La differenza di età, 36 anni, pesa tra di voi?
«Neanche un po’. Anzi, le dirò, citando Picasso, che per diventare giovani, veramente giovani, ci vogliono molti anni».

Lo pensa davvero o le piace come iperbole?
«Beh, forse sono più d’accordo con il mio amico filosofo Sgalambro che dice “Si ringiovanisce sempre e poi si invecchia di colpo”».

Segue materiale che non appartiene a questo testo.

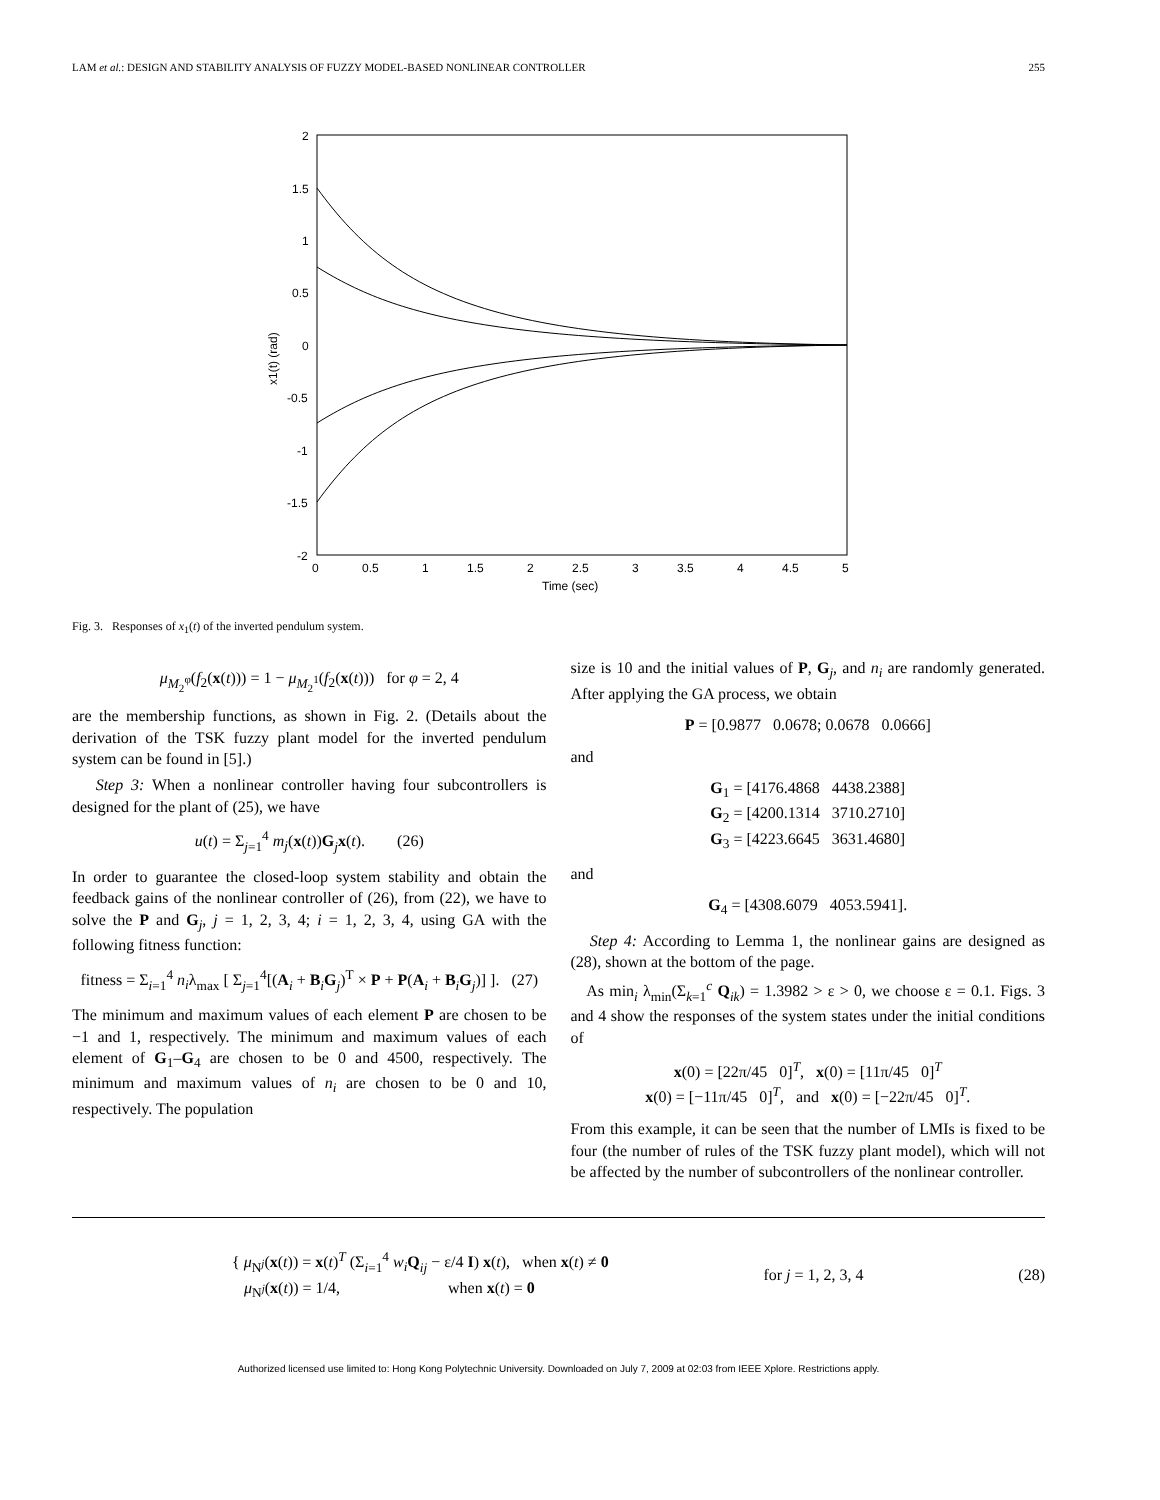LAM et al.: DESIGN AND STABILITY ANALYSIS OF FUZZY MODEL-BASED NONLINEAR CONTROLLER 255
2
1.5
1
0.5
0
-0.5
-1
-1.5
-2
0
0.5
1
1.5
2
2.5
3
3.5
4
4.5
5
Time (sec)
x1(t) (rad)
Fig. 3. Responses of x<sub>1</sub>(t) of the inverted pendulum system.
μ<sub>M<sub>2</sub><sup>φ</sup></sub>(f<sub>2</sub>(x(t))) = 1 − μ<sub>M<sub>2</sub><sup>1</sup></sub>(f<sub>2</sub>(x(t))) for φ = 2, 4
are the membership functions, as shown in Fig. 2. (Details about the derivation of the TSK fuzzy plant model for the inverted pendulum system can be found in [5].)
Step 3: When a nonlinear controller having four subcontrollers is designed for the plant of (25), we have
u(t) = Σ<sub>j=1</sub><sup>4</sup> m<sub>j</sub>(x(t))G<sub>j</sub>x(t). (26)
In order to guarantee the closed-loop system stability and obtain the feedback gains of the nonlinear controller of (26), from (22), we have to solve the P and G<sub>j</sub>, j = 1, 2, 3, 4; i = 1, 2, 3, 4, using GA with the following fitness function:
fitness = Σ<sub>i=1</sub><sup>4</sup> n<sub>i</sub>λ<sub>max</sub> [ Σ<sub>j=1</sub><sup>4</sup>[(A<sub>i</sub> + B<sub>i</sub>G<sub>j</sub>)<sup>T</sup> × P + P(A<sub>i</sub> + B<sub>i</sub>G<sub>j</sub>)] ]. (27)
The minimum and maximum values of each element P are chosen to be −1 and 1, respectively. The minimum and maximum values of each element of G<sub>1</sub>–G<sub>4</sub> are chosen to be 0 and 4500, respectively. The minimum and maximum values of n<sub>i</sub> are chosen to be 0 and 10, respectively. The population
size is 10 and the initial values of P, G<sub>j</sub>, and n<sub>i</sub> are randomly generated. After applying the GA process, we obtain
P = [0.9877 0.0678; 0.0678 0.0666]
and
G<sub>1</sub> = [4176.4868 4438.2388]
G<sub>2</sub> = [4200.1314 3710.2710]
G<sub>3</sub> = [4223.6645 3631.4680]
and
G<sub>4</sub> = [4308.6079 4053.5941].
Step 4: According to Lemma 1, the nonlinear gains are designed as (28), shown at the bottom of the page.
As min<sub>i</sub> λ<sub>min</sub>(Σ<sub>k=1</sub><sup>c</sup> Q<sub>ik</sub>) = 1.3982 > ε > 0, we choose ε = 0.1. Figs. 3 and 4 show the responses of the system states under the initial conditions of
x(0) = [22π/45 0]<sup>T</sup>, x(0) = [11π/45 0]<sup>T</sup>
x(0) = [−11π/45 0]<sup>T</sup>, and x(0) = [−22π/45 0]<sup>T</sup>.
From this example, it can be seen that the number of LMIs is fixed to be four (the number of rules of the TSK fuzzy plant model), which will not be affected by the number of subcontrollers of the nonlinear controller.
{ μ<sub>N<sup>j</sup></sub>(x(t)) = x(t)<sup>T</sup> (Σ<sub>i=1</sub><sup>4</sup> w<sub>i</sub> Q<sub>ij</sub> − ε/4 I) x(t), when x(t) ≠ 0
μ<sub>N<sup>j</sup></sub>(x(t)) = 1/4, when x(t) = 0
for j = 1, 2, 3, 4 (28)
Authorized licensed use limited to: Hong Kong Polytechnic University. Downloaded on July 7, 2009 at 02:03 from IEEE Xplore. Restrictions apply.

A lei palesemente ancora non è successo.
«Non ancora, ma, mi creda, quando accadrà non me ne importerà niente. La morte mi affascina. È l’unico assoluto in questo mondo dove tutto è relativo. E poi, se le cose si complicassero, ricorrerei all’eutanasia. È l’ultima battaglia che ho condotto in piena coscienza con i radicali, dopo quelle per il divorzio e per l’aborto. Però confesso che con Anna non ce l’ho fatta».

Sta parlando di Anna Proclemer, il suo grande amore, che è morta pochi mesi fa?
«È morta il 25 aprile scorso, alle otto di mattina. Mi aveva chiesto ripetutamente di aiutarla a farla finita, ma mi sono accorto che non potevo. Ho cercato di starle vicino in altro modo. Le promettevo che avremmo fatto insieme una scena di Romeo e Giulietta, come quella che avevamo visto a Parigi interpretata da Maggie Smith che allora avrà avuto 65 anni e che, forse proprio per questo, era una grande Giulietta. Che donna stupenda è stata Anna e che amore bellissimo il nostro!».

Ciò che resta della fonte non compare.